**What you need to do**
Retype the lines of the records below word for word, starting at the line that contains "entry: 50.5 (mm)" and ending at the line that contains "Reading: 154 (mmHg)", with both of those lines included. Leave the pictures out of your answer.

[Readout data from measuring devices]

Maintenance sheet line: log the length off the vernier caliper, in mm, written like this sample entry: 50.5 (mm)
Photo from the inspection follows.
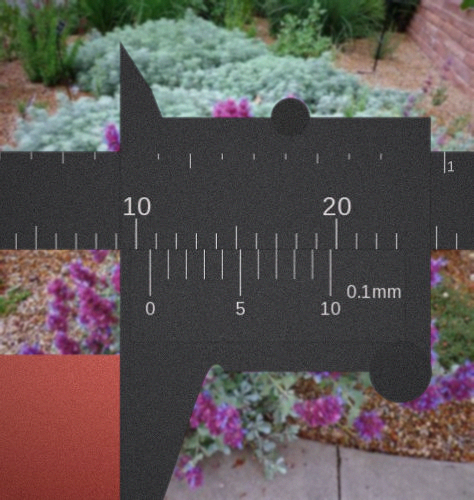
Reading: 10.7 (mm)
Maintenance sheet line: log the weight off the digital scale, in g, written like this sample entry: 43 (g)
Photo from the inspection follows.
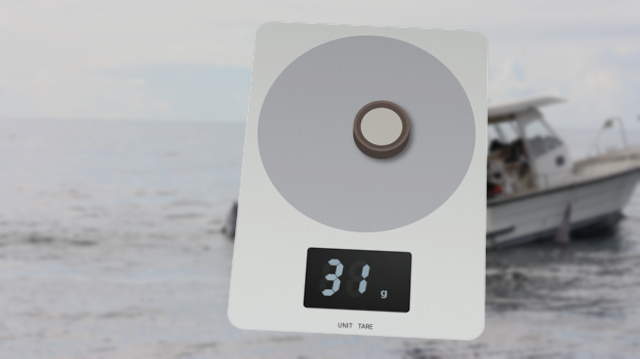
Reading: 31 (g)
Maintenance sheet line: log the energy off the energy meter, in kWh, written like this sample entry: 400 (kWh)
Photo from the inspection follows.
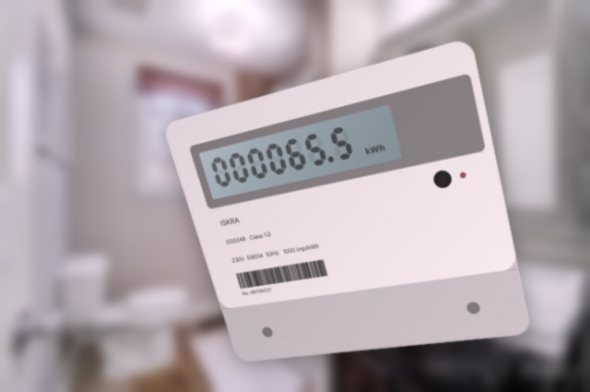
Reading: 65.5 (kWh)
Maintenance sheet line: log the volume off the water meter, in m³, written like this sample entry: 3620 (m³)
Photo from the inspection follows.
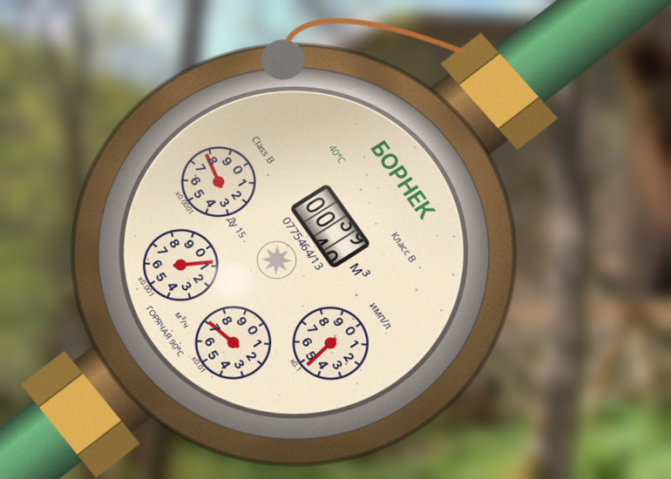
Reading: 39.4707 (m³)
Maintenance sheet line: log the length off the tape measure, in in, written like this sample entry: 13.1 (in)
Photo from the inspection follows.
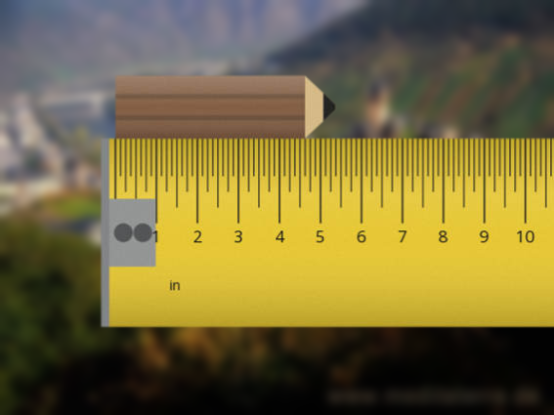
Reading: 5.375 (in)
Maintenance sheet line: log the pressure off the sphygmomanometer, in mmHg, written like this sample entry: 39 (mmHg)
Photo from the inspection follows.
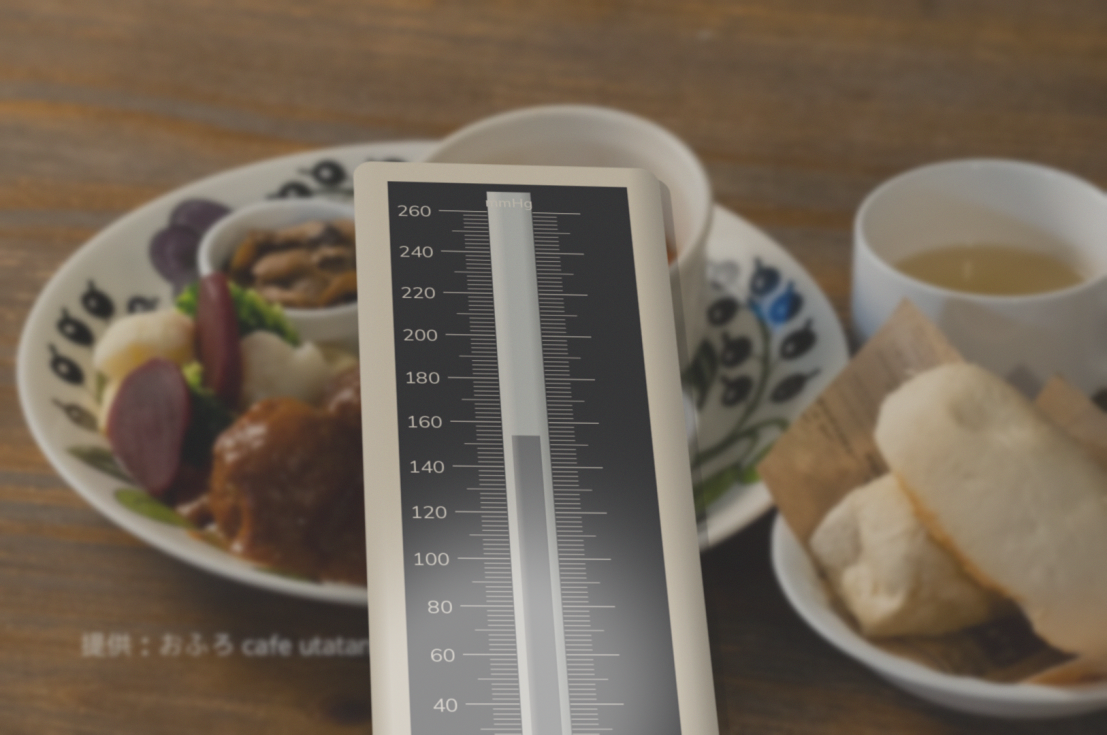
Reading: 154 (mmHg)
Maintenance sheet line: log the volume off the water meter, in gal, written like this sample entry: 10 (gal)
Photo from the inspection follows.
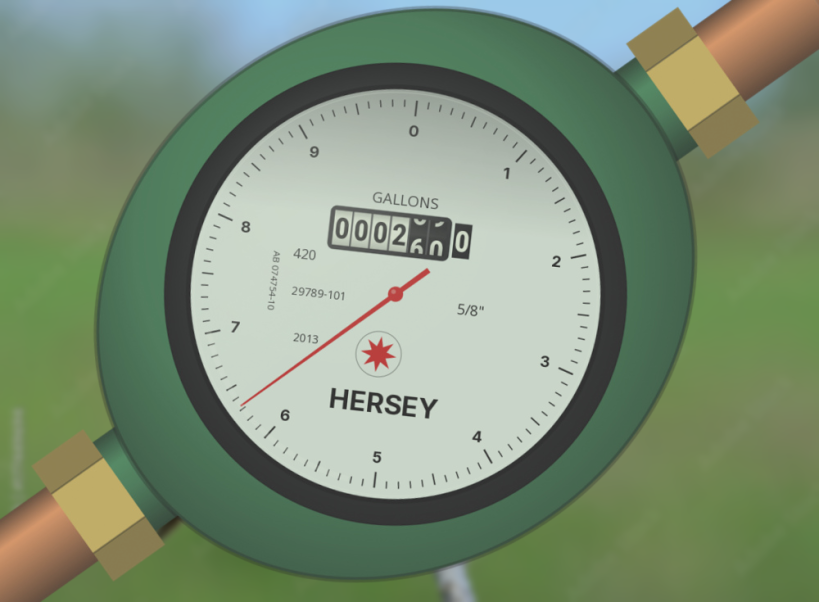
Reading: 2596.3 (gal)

==

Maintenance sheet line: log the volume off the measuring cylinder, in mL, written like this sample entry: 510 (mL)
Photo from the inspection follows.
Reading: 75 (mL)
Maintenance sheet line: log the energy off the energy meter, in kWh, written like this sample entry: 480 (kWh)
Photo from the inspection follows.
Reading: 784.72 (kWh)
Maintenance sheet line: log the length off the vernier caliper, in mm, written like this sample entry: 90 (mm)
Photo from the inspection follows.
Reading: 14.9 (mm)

---

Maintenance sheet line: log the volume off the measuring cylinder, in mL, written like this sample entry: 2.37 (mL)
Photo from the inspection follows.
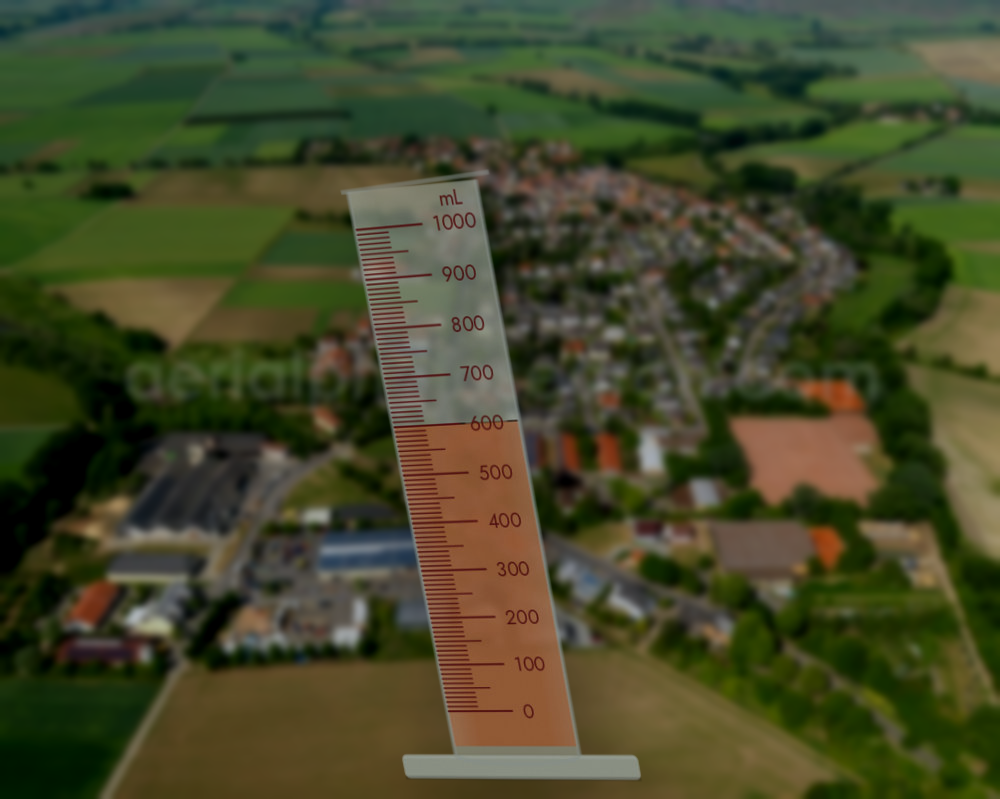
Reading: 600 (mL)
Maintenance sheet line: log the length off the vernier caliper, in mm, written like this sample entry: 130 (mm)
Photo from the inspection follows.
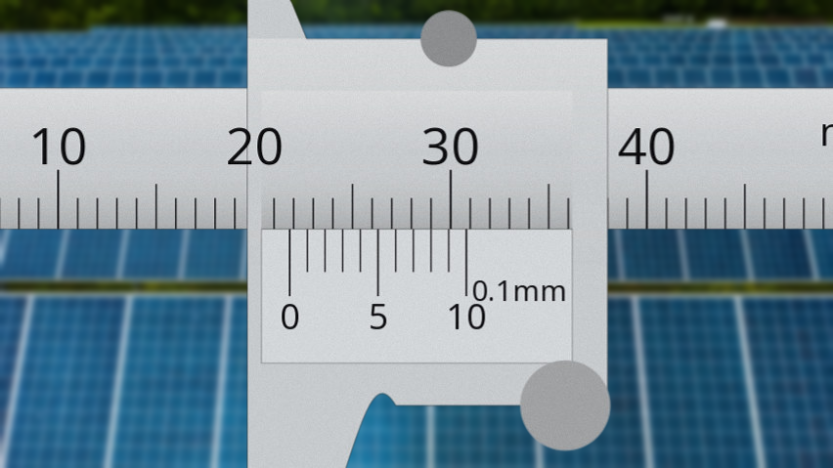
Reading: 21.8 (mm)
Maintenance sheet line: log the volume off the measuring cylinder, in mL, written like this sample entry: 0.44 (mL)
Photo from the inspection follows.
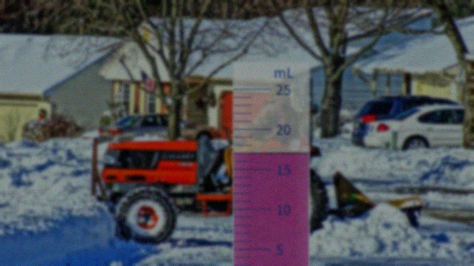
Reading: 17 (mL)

**Task solution**
Maintenance sheet line: log the length off the vernier caliper, in mm, written like this sample entry: 50.5 (mm)
Photo from the inspection follows.
Reading: 10.7 (mm)
Maintenance sheet line: log the weight off the digital scale, in g, written like this sample entry: 43 (g)
Photo from the inspection follows.
Reading: 31 (g)
Maintenance sheet line: log the energy off the energy meter, in kWh, written like this sample entry: 400 (kWh)
Photo from the inspection follows.
Reading: 65.5 (kWh)
Maintenance sheet line: log the volume off the water meter, in m³, written like this sample entry: 3620 (m³)
Photo from the inspection follows.
Reading: 39.4707 (m³)
Maintenance sheet line: log the length off the tape measure, in in, written like this sample entry: 13.1 (in)
Photo from the inspection follows.
Reading: 5.375 (in)
Maintenance sheet line: log the pressure off the sphygmomanometer, in mmHg, written like this sample entry: 39 (mmHg)
Photo from the inspection follows.
Reading: 154 (mmHg)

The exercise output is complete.